▶ **Extracted records**

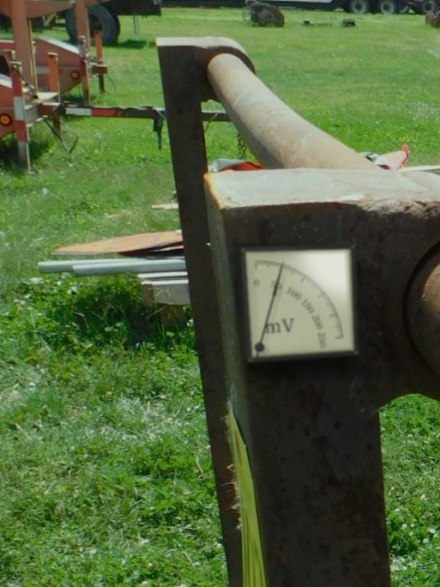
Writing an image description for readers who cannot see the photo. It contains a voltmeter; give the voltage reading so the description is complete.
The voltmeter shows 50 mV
---
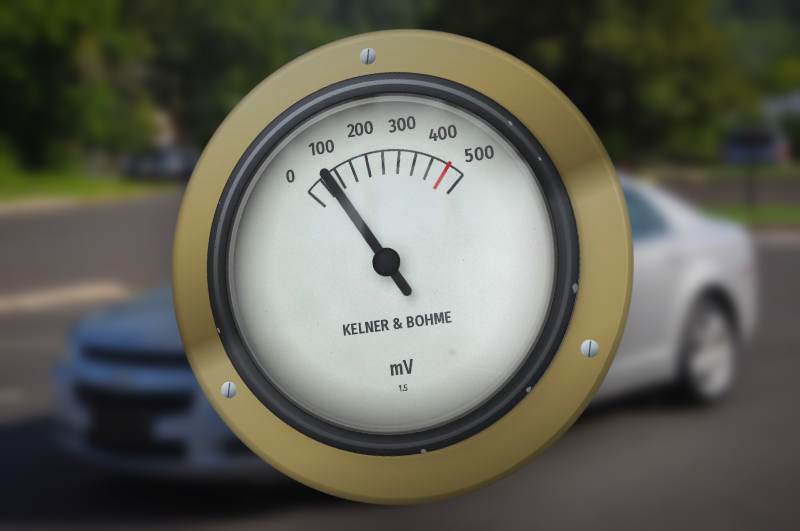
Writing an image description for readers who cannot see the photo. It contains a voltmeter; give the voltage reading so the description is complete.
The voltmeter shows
* * *
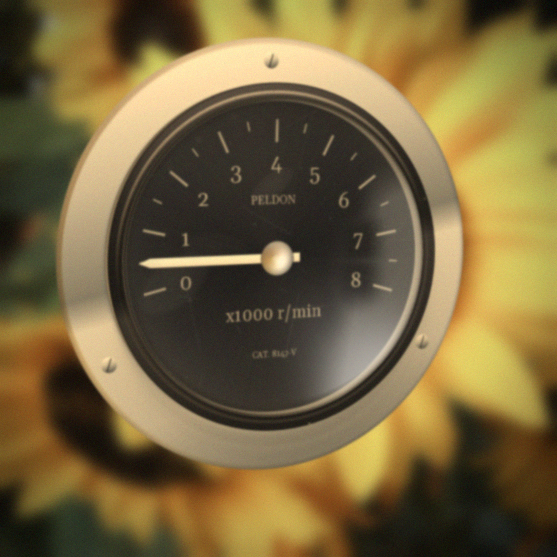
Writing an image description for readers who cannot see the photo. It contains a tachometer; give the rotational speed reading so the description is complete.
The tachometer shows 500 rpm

▶ **What needs to be done**
Find each line in the records above that contains the word "shows" and copy those lines.

▶ **Task output**
The voltmeter shows 50 mV
The voltmeter shows
The tachometer shows 500 rpm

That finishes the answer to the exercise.